I apologize, Steve, but there's not a lot I'll be able to help you with there in terms of specific numbers. But we are seeing customers who are digital customers still being very good, physical customers as well, so buying, doing a lot of cross shopping across our business. And so we're very excited about our digital offerings and it's certainly reflected in the unit growth that you mentioned. But also we're seeing very good growth amongst many physical categories across all of our geographies as well. So again, customers are responding to some of the things I already mentioned but they're certainly responding to the selection that we have for our digital offerings, as well as our physical product offerings. And that's reflected in the growth rates.
And ladies and gentlemen, we have time for 1 final question tonight. It does come from Matt Nemer with Wells Fargo Securities.
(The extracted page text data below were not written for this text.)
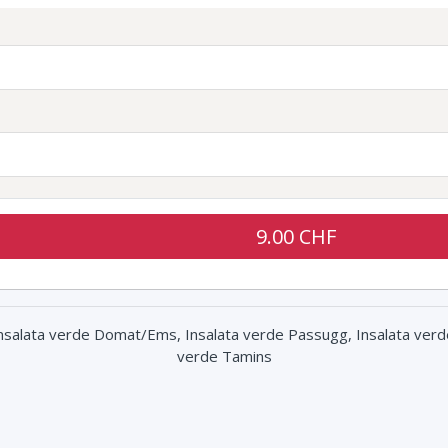
9.00 CHF
Insalata verde Domat/Ems, Insalata verde Passugg, Insalata verd
verde Tamins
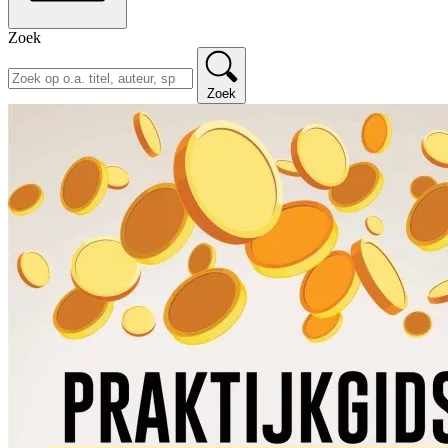
Zoek
Zoek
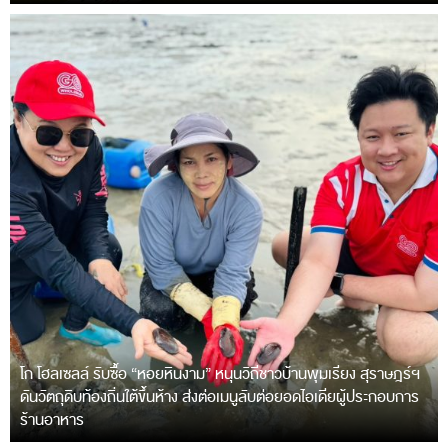
โก โฮลเซลล์ รับซื้อ “หอยหินงาม” หนุนวิถีชาวบ้านพุมเรียง สุราษฎร์ฯ
ดันวัตถุดิบท้องถิ่นใต้ขึ้นห้าง ส่งต่อเมนูลับต่อยอดไอเดียผู้ประกอบการ
ร้านอาหาร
Thanks for taking my question, 2 questions actually. One, is there a point where increased digital offerings sales offset investments in selection and in stocks and we start to see that in the inventory turns number? And then secondly, a question on fulfillment and tax issues. How flexible is your fulfillment capacity in the U.S. if a state changes its mind or renegs on a prior agreement regarding tax collection? Thanks.
In terms of your first question, the reason why we're adding the physical capacity is it's growing very fast. So we are having the benefit of seeing both a very strong growth in our digital offerings, as well as a very strong growth in our physical offerings. So it's the combination of both things that are driving the overall growth of our business, as well as the fulfillment centers that you're seeing in the case of your question. In terms of the fulfillment centers, we have a lot of -- we have a wide range of fulfillment centers across a number of different states and geographies, and we continue -- our operation team does a great job in terms of figuring out where the best places are to invest and they'll continue to do that over time.
Great. Thank you very much for your questions. Thank you for joining us on the call today and for your questions. A replay will be available on our investor relations website at least till the end of the quarter. We appreciate your interest in Amazon.com and look forward to talking with you again next quarter.
And ladies and gentlemen, this does conclude today's conference. We appreciate your participation.